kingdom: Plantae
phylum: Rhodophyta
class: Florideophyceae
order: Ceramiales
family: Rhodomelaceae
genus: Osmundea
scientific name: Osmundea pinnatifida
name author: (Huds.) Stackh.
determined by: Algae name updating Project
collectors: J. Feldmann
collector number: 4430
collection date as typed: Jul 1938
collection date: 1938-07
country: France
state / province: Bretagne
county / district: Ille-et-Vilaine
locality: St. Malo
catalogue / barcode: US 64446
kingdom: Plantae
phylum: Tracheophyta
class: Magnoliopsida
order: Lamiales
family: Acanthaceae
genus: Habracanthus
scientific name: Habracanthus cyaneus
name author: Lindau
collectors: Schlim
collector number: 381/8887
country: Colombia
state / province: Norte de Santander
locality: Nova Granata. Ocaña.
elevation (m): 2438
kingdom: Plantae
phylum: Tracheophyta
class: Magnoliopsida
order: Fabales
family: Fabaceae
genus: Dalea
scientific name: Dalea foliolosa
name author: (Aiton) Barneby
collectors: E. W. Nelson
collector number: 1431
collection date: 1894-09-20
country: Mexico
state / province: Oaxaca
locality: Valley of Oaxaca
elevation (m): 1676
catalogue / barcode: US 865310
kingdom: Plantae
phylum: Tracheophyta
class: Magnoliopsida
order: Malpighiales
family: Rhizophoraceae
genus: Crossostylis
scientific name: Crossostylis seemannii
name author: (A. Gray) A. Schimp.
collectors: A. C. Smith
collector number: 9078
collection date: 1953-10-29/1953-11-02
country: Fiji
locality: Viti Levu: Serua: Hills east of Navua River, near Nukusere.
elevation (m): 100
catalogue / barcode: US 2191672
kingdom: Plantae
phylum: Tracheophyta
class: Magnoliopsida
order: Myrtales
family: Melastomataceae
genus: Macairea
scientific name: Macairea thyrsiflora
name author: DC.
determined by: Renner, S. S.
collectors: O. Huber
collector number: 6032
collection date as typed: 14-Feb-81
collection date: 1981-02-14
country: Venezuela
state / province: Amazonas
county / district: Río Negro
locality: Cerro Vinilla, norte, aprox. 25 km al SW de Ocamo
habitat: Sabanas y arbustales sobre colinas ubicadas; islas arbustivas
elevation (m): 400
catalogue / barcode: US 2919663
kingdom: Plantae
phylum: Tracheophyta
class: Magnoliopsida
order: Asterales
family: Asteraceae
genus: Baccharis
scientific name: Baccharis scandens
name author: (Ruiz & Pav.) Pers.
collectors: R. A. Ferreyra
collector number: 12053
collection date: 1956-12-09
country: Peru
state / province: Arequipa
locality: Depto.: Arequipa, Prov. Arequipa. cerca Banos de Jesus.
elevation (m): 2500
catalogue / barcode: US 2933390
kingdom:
* * *
> [Kurze Aufgabe]
Überführe alle Zeilen der Einträge oben in eine Markdown-Tabelle mit den Spalten „Nummer“ und „Zeile“. Lass Leerzeilen weg.

> [Ergebnis]
| Nummer | Zeile |
|---|---|
| 1 | kingdom: Plantae |
| 2 | phylum: Rhodophyta |
| 3 | class: Florideophyceae |
| 4 | order: Ceramiales |
| 5 | family: Rhodomelaceae |
| 6 | genus: Osmundea |
| 7 | scientific name: Osmundea pinnatifida |
| 8 | name author: (Huds.) Stackh. |
| 9 | determined by: Algae name updating Project |
| 10 | collectors: J. Feldmann |
| 11 | collector number: 4430 |
| 12 | collection date as typed: Jul 1938 |
| 13 | collection date: 1938-07 |
| 14 | country: France |
| 15 | state / province: Bretagne |
| 16 | county / district: Ille-et-Vilaine |
| 17 | locality: St. Malo |
| 18 | catalogue / barcode: US 64446 |
| 19 | kingdom: Plantae |
| 20 | phylum: Tracheophyta |
| 21 | class: Magnoliopsida |
| 22 | order: Lamiales |
| 23 | family: Acanthaceae |
| 24 | genus: Habracanthus |
| 25 | scientific name: Habracanthus cyaneus |
| 26 | name author: Lindau |
| 27 | collectors: Schlim |
| 28 | collector number: 381/8887 |
| 29 | country: Colombia |
| 30 | state / province: Norte de Santander |
| 31 | locality: Nova Granata. Ocaña. |
| 32 | elevation (m): 2438 |
| 33 | kingdom: Plantae |
| 34 | phylum: Tracheophyta |
| 35 | class: Magnoliopsida |
| 36 | order: Fabales |
| 37 | family: Fabaceae |
| 38 | genus: Dalea |
| 39 | scientific name: Dalea foliolosa |
| 40 | name author: (Aiton) Barneby |
| 41 | collectors: E. W. Nelson |
| 42 | collector number: 1431 |
| 43 | collection date: 1894-09-20 |
| 44 | country: Mexico |
| 45 | state / province: Oaxaca |
| 46 | locality: Valley of Oaxaca |
| 47 | elevation (m): 1676 |
| 48 | catalogue / barcode: US 865310 |
| 49 | kingdom: Plantae |
| 50 | phylum: Tracheophyta |
| 51 | class: Magnoliopsida |
| 52 | order: Malpighiales |
| 53 | family: Rhizophoraceae |
| 54 | genus: Crossostylis |
| 55 | scientific name: Crossostylis seemannii |
| 56 | name author: (A. Gray) A. Schimp. |
| 57 | collectors: A. C. Smith |
| 58 | collector number: 9078 |
| 59 | collection date: 1953-10-29/1953-11-02 |
| 60 | country: Fiji |
| 61 | locality: Viti Levu: Serua: Hills east of Navua River, near Nukusere. |
| 62 | elevation (m): 100 |
| 63 | catalogue / barcode: US 2191672 |
| 64 | kingdom: Plantae |
| 65 | phylum: Tracheophyta |
| 66 | class: Magnoliopsida |
| 67 | order: Myrtales |
| 68 | family: Melastomataceae |
| 69 | genus: Macairea |
| 70 | scientific name: Macairea thyrsiflora |
| 71 | name author: DC. |
| 72 | determined by: Renner, S. S. |
| 73 | collectors: O. Huber |
| 74 | collector number: 6032 |
| 75 | collection date as typed: 14-Feb-81 |
| 76 | collection date: 1981-02-14 |
| 77 | country: Venezuela |
| 78 | state / province: Amazonas |
| 79 | county / district: Río Negro |
| 80 | locality: Cerro Vinilla, norte, aprox. 25 km al SW de Ocamo |
| 81 | habitat: Sabanas y arbustales sobre colinas ubicadas; islas arbustivas |
| 82 | elevation (m): 400 |
| 83 | catalogue / barcode: US 2919663 |
| 84 | kingdom: Plantae |
| 85 | phylum: Tracheophyta |
| 86 | class: Magnoliopsida |
| 87 | order: Asterales |
| 88 | family: Asteraceae |
| 89 | genus: Baccharis |
| 90 | scientific name: Baccharis scandens |
| 91 | name author: (Ruiz & Pav.) Pers. |
| 92 | collectors: R. A. Ferreyra |
| 93 | collector number: 12053 |
| 94 | collection date: 1956-12-09 |
| 95 | country: Peru |
| 96 | state / province: Arequipa |
| 97 | locality: Depto.: Arequipa, Prov. Arequipa. cerca Banos de Jesus. |
| 98 | elevation (m): 2500 |
| 99 | catalogue / barcode: US 2933390 |
| 100 | kingdom: |